§ Exercise objective
Print every line of the records below word for word, keeping their spelling, punctuation, and line order unchanged.

§ Entries shown
--- --- ---
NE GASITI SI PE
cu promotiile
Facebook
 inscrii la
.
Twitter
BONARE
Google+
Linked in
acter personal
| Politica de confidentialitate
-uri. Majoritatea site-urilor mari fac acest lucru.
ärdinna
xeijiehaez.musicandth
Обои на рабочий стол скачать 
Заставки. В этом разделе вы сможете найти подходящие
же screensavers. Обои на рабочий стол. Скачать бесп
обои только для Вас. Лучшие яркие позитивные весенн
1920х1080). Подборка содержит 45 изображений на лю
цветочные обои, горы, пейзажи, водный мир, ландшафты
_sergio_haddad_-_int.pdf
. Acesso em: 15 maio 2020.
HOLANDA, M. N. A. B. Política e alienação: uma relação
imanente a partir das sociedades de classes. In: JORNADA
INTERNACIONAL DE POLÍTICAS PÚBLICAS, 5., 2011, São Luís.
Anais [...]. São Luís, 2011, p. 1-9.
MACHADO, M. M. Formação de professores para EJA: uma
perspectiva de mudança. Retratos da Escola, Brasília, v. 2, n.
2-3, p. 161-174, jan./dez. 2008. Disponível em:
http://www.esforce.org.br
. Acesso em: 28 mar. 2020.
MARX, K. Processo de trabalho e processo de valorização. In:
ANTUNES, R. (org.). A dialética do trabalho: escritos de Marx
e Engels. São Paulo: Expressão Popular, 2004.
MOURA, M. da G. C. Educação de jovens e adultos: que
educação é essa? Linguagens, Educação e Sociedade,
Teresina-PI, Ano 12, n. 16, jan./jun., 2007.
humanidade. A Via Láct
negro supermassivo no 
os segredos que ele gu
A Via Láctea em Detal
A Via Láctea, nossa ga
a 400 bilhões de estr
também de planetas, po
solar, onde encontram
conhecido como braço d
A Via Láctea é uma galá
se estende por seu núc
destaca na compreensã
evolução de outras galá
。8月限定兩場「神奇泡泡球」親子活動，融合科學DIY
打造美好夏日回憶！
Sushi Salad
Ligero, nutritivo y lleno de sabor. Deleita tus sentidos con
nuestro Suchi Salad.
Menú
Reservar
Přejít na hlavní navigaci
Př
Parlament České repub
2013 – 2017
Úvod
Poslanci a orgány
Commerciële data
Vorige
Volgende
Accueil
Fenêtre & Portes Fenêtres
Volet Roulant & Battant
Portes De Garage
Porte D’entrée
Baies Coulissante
--- --- ---
§ Solution to the exercise
NE GASITI SI PE
cu promotiile
Facebook
 inscrii la
.
Twitter
BONARE
Google+
Linked in
acter personal
| Politica de confidentialitate
-uri. Majoritatea site-urilor mari fac acest lucru.
ärdinna
xeijiehaez.musicandth
Обои на рабочий стол скачать 
Заставки. В этом разделе вы сможете найти подходящие
же screensavers. Обои на рабочий стол. Скачать бесп
обои только для Вас. Лучшие яркие позитивные весенн
1920х1080). Подборка содержит 45 изображений на лю
цветочные обои, горы, пейзажи, водный мир, ландшафты
_sergio_haddad_-_int.pdf
. Acesso em: 15 maio 2020.
HOLANDA, M. N. A. B. Política e alienação: uma relação
imanente a partir das sociedades de classes. In: JORNADA
INTERNACIONAL DE POLÍTICAS PÚBLICAS, 5., 2011, São Luís.
Anais [...]. São Luís, 2011, p. 1-9.
MACHADO, M. M. Formação de professores para EJA: uma
perspectiva de mudança. Retratos da Escola, Brasília, v. 2, n.
2-3, p. 161-174, jan./dez. 2008. Disponível em:
http://www.esforce.org.br
. Acesso em: 28 mar. 2020.
MARX, K. Processo de trabalho e processo de valorização. In:
ANTUNES, R. (org.). A dialética do trabalho: escritos de Marx
e Engels. São Paulo: Expressão Popular, 2004.
MOURA, M. da G. C. Educação de jovens e adultos: que
educação é essa? Linguagens, Educação e Sociedade,
Teresina-PI, Ano 12, n. 16, jan./jun., 2007.
humanidade. A Via Láct
negro supermassivo no 
os segredos que ele gu
A Via Láctea em Detal
A Via Láctea, nossa ga
a 400 bilhões de estr
também de planetas, po
solar, onde encontram
conhecido como braço d
A Via Láctea é uma galá
se estende por seu núc
destaca na compreensã
evolução de outras galá
。8月限定兩場「神奇泡泡球」親子活動，融合科學DIY
打造美好夏日回憶！
Sushi Salad
Ligero, nutritivo y lleno de sabor. Deleita tus sentidos con
nuestro Suchi Salad.
Menú
Reservar
Přejít na hlavní navigaci
Př
Parlament České repub
2013 – 2017
Úvod
Poslanci a orgány
Commerciële data
Vorige
Volgende
Accueil
Fenêtre & Portes Fenêtres
Volet Roulant & Battant
Portes De Garage
Porte D’entrée
Baies Coulissante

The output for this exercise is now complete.